Work order -> Write out the full set of records exactly. Any pictures in them do not belong in the copy.
======
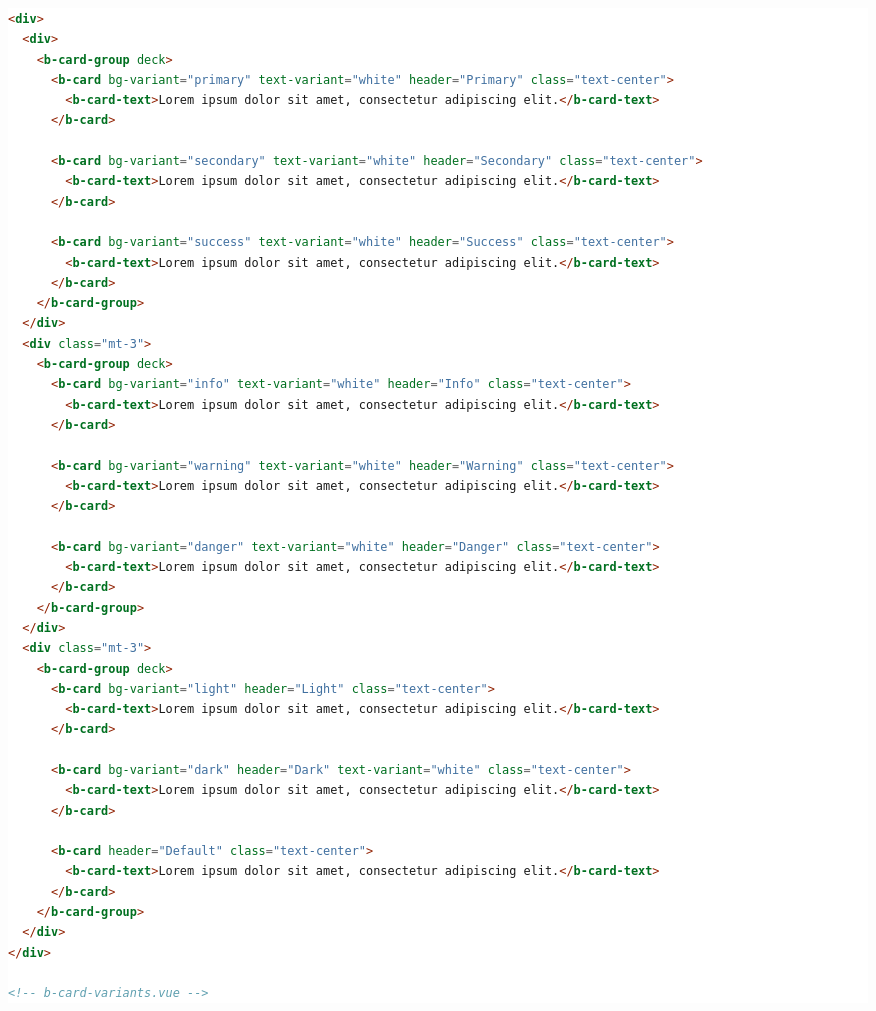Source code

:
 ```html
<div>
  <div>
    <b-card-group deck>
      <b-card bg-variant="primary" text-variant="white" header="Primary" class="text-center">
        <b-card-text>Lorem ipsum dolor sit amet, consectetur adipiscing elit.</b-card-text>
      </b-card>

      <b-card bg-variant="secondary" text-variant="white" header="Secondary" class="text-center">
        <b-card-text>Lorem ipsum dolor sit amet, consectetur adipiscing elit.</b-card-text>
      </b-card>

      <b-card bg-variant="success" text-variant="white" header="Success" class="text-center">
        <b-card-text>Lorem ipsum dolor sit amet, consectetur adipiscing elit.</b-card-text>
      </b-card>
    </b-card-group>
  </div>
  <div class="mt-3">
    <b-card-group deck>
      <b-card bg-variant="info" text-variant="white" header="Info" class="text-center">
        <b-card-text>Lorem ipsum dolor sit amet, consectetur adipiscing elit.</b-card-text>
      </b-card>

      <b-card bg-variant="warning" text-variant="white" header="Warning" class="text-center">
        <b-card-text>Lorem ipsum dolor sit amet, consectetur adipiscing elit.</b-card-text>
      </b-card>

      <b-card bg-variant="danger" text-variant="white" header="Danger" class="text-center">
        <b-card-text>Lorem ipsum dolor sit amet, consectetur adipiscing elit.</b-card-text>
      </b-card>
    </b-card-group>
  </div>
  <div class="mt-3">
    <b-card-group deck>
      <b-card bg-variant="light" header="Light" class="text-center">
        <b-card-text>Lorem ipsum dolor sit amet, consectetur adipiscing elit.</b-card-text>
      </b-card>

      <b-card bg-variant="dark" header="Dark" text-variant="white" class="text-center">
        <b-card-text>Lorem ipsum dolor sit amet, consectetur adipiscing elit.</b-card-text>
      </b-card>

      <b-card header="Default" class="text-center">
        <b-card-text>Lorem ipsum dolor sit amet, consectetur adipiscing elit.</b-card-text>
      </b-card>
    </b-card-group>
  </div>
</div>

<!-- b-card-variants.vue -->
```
======
Answer to the exercise ->
Source code

:
 ```html
<div>
  <div>
    <b-card-group deck>
      <b-card bg-variant="primary" text-variant="white" header="Primary" class="text-center">
        <b-card-text>Lorem ipsum dolor sit amet, consectetur adipiscing elit.</b-card-text>
      </b-card>

      <b-card bg-variant="secondary" text-variant="white" header="Secondary" class="text-center">
        <b-card-text>Lorem ipsum dolor sit amet, consectetur adipiscing elit.</b-card-text>
      </b-card>

      <b-card bg-variant="success" text-variant="white" header="Success" class="text-center">
        <b-card-text>Lorem ipsum dolor sit amet, consectetur adipiscing elit.</b-card-text>
      </b-card>
    </b-card-group>
  </div>
  <div class="mt-3">
    <b-card-group deck>
      <b-card bg-variant="info" text-variant="white" header="Info" class="text-center">
        <b-card-text>Lorem ipsum dolor sit amet, consectetur adipiscing elit.</b-card-text>
      </b-card>

      <b-card bg-variant="warning" text-variant="white" header="Warning" class="text-center">
        <b-card-text>Lorem ipsum dolor sit amet, consectetur adipiscing elit.</b-card-text>
      </b-card>

      <b-card bg-variant="danger" text-variant="white" header="Danger" class="text-center">
        <b-card-text>Lorem ipsum dolor sit amet, consectetur adipiscing elit.</b-card-text>
      </b-card>
    </b-card-group>
  </div>
  <div class="mt-3">
    <b-card-group deck>
      <b-card bg-variant="light" header="Light" class="text-center">
        <b-card-text>Lorem ipsum dolor sit amet, consectetur adipiscing elit.</b-card-text>
      </b-card>

      <b-card bg-variant="dark" header="Dark" text-variant="white" class="text-center">
        <b-card-text>Lorem ipsum dolor sit amet, consectetur adipiscing elit.</b-card-text>
      </b-card>

      <b-card header="Default" class="text-center">
        <b-card-text>Lorem ipsum dolor sit amet, consectetur adipiscing elit.</b-card-text>
      </b-card>
    </b-card-group>
  </div>
</div>

<!-- b-card-variants.vue -->
```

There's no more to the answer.